Ingredients
Equipment
Method
Prepare the Quinoa
- Start by cooking 2 cups of quinoa according to the package instructions. Once cooked, fluff it with a fork and allow it to cool slightly.
Prep the Vegetables
- Wash and coarsely chop 1 1/2 cups of kale, removing the tough center stalks. Dice 1/2 cup of sweet onions finely.
Mix the Ingredients
- In a large mixing bowl, combine the cooked quinoa, chopped kale, diced onions, 1/2 teaspoon kosher salt, 1 teaspoon chili powder, and 1/2 teaspoon black pepper. Add 1/2 cup low-fat feta cheese crumbles and 1 cup whole-grain panko breadcrumbs. Pour in 2 beaten eggs and mix thoroughly until the mixture holds together well. Add more breadcrumbs if too wet.
Form the Fritters
- Scoop about 2 tablespoons of the mixture and shape into small patties or fritters.
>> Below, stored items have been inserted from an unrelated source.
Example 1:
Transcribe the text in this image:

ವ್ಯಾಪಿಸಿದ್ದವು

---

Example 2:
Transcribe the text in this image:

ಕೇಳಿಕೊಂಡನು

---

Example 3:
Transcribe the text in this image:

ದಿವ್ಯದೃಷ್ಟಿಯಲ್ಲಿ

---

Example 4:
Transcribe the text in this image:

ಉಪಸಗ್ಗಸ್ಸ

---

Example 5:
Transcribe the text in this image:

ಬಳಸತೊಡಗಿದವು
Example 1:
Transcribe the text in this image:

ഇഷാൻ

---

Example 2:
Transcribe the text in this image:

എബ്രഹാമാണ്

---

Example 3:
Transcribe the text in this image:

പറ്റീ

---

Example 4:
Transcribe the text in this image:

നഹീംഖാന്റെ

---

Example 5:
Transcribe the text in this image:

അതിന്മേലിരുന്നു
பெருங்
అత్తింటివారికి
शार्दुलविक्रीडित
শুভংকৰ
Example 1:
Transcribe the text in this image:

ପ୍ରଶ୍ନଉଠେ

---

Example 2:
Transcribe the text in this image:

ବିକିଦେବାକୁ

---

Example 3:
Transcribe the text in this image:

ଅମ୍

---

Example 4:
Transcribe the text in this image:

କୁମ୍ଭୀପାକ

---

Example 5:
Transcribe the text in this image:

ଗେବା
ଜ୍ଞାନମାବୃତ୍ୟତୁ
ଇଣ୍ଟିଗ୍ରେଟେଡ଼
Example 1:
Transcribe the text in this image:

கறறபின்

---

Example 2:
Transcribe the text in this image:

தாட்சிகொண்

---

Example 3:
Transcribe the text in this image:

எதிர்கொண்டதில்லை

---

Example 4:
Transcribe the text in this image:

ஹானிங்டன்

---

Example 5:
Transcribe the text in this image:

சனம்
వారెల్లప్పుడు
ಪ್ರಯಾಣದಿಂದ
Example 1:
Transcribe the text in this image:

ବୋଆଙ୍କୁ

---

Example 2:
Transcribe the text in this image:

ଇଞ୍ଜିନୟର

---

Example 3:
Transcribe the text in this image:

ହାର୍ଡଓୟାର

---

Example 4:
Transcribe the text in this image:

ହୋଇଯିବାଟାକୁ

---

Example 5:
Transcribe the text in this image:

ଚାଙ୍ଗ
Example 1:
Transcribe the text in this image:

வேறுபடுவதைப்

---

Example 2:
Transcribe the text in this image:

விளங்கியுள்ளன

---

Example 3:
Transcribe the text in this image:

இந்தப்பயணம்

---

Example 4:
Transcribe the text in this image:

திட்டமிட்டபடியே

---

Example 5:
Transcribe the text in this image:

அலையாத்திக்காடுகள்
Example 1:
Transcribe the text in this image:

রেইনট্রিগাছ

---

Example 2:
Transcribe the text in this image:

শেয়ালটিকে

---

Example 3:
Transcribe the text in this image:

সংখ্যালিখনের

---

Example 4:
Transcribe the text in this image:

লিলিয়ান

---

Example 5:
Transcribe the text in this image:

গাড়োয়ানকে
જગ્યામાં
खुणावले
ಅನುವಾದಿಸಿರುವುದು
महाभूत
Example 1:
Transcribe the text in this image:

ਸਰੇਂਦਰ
Place them on a plate or tray.
Cook the Fritters
- Heat 1 tablespoon extra virgin olive oil in a large skillet over medium heat. Fry fritters for 3-4 minutes on each side until golden brown and crispy. Flip gently with a spatula.
Drain and Serve
- Transfer cooked fritters to a plate lined with paper towels to absorb excess oil. Serve warm with your favorite dipping sauce or fresh salad.
Notes
- For a gluten-free option, substitute panko breadcrumbs with crushed whole-grain crackers or oats.
- To bake instead of frying, bake fritters at 400°F for 15-20 minutes, flipping halfway through.
- Leftovers store well in the fridge for 3 days and freeze for up to 2 months.